+++ Material for this exercise

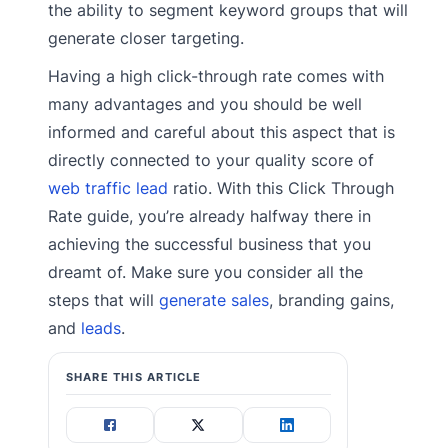
the ability to segment keyword groups that will
generate closer targeting.
Having a high click-through rate comes with
many advantages and you should be well
informed and careful about this aspect that is
directly connected to your quality score of
web traffic lead
ratio. With this Click Through
Rate guide, you’re already halfway there in
achieving the successful business that you
dreamt of. Make sure you consider all the
steps that will
generate sales
, branding gains,
and
leads
.
SHARE THIS ARTICLE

++++++

Please copy the text of the records above word for word, leaving out the pictures.

#### Answer to this task
the ability to segment keyword groups that will
generate closer targeting.
Having a high click-through rate comes with
many advantages and you should be well
informed and careful about this aspect that is
directly connected to your quality score of
web traffic lead
ratio. With this Click Through
Rate guide, you’re already halfway there in
achieving the successful business that you
dreamt of. Make sure you consider all the
steps that will
generate sales
, branding gains,
and
leads
.
SHARE THIS ARTICLE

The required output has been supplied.